(Exercise inputs)

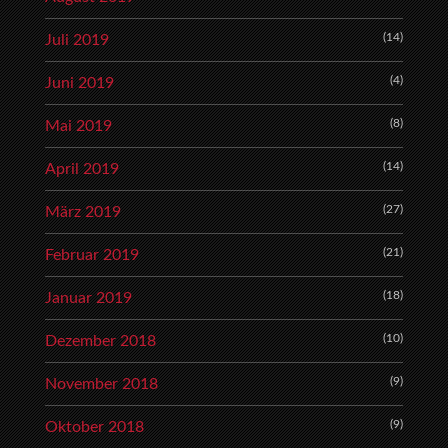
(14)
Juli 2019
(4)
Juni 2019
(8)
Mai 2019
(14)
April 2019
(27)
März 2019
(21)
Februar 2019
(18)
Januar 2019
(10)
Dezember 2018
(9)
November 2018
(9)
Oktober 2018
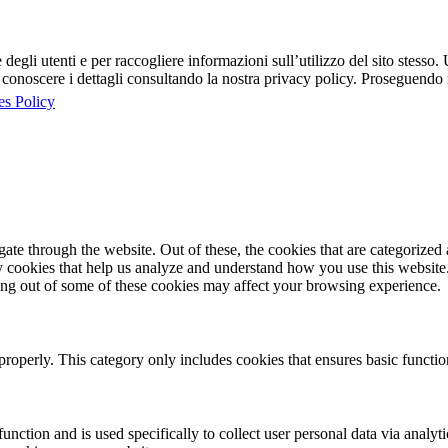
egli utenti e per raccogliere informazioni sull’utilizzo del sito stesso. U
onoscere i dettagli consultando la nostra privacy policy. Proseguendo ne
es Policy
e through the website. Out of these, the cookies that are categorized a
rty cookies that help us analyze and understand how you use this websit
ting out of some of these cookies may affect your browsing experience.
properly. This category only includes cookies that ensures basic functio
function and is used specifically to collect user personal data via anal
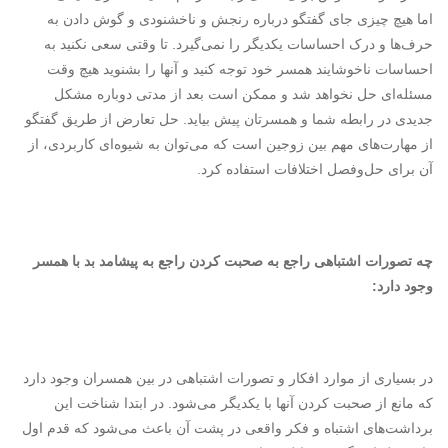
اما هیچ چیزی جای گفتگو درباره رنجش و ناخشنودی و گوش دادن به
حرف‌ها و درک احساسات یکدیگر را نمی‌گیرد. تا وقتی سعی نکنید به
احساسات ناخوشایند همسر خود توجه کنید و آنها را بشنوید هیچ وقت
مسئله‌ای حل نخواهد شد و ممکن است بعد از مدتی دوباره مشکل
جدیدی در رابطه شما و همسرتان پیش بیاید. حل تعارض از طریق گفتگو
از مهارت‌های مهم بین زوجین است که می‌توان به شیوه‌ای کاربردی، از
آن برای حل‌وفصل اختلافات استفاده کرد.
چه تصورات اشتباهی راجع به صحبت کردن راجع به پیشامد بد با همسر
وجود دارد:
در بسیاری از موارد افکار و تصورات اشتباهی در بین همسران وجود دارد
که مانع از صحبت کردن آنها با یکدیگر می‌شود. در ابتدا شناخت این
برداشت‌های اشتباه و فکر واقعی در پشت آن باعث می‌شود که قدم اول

(End Exercise inputs)
(Exercise inputs)

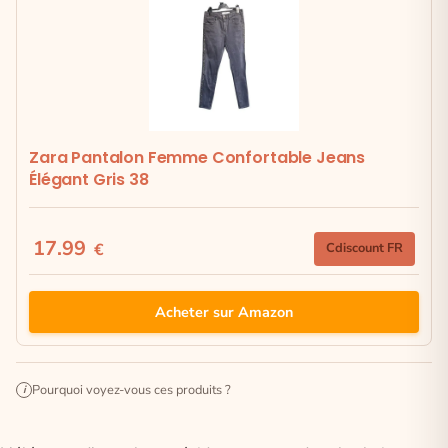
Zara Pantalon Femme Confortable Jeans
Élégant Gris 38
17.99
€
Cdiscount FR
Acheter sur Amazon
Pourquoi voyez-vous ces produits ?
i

(End Exercise inputs)

Work instruction:
I'd like the lines above from the one with "مسئله‌ای حل نخواهد" up to and including the one with "برداشت‌های اشتباه و" copied exactly, with no other lines.

Exercise output:
مسئله‌ای حل نخواهد شد و ممکن است بعد از مدتی دوباره مشکل
جدیدی در رابطه شما و همسرتان پیش بیاید. حل تعارض از طریق گفتگو
از مهارت‌های مهم بین زوجین است که می‌توان به شیوه‌ای کاربردی، از
آن برای حل‌وفصل اختلافات استفاده کرد.
چه تصورات اشتباهی راجع به صحبت کردن راجع به پیشامد بد با همسر
وجود دارد:
در بسیاری از موارد افکار و تصورات اشتباهی در بین همسران وجود دارد
که مانع از صحبت کردن آنها با یکدیگر می‌شود. در ابتدا شناخت این
برداشت‌های اشتباه و فکر واقعی در پشت آن باعث می‌شود که قدم اول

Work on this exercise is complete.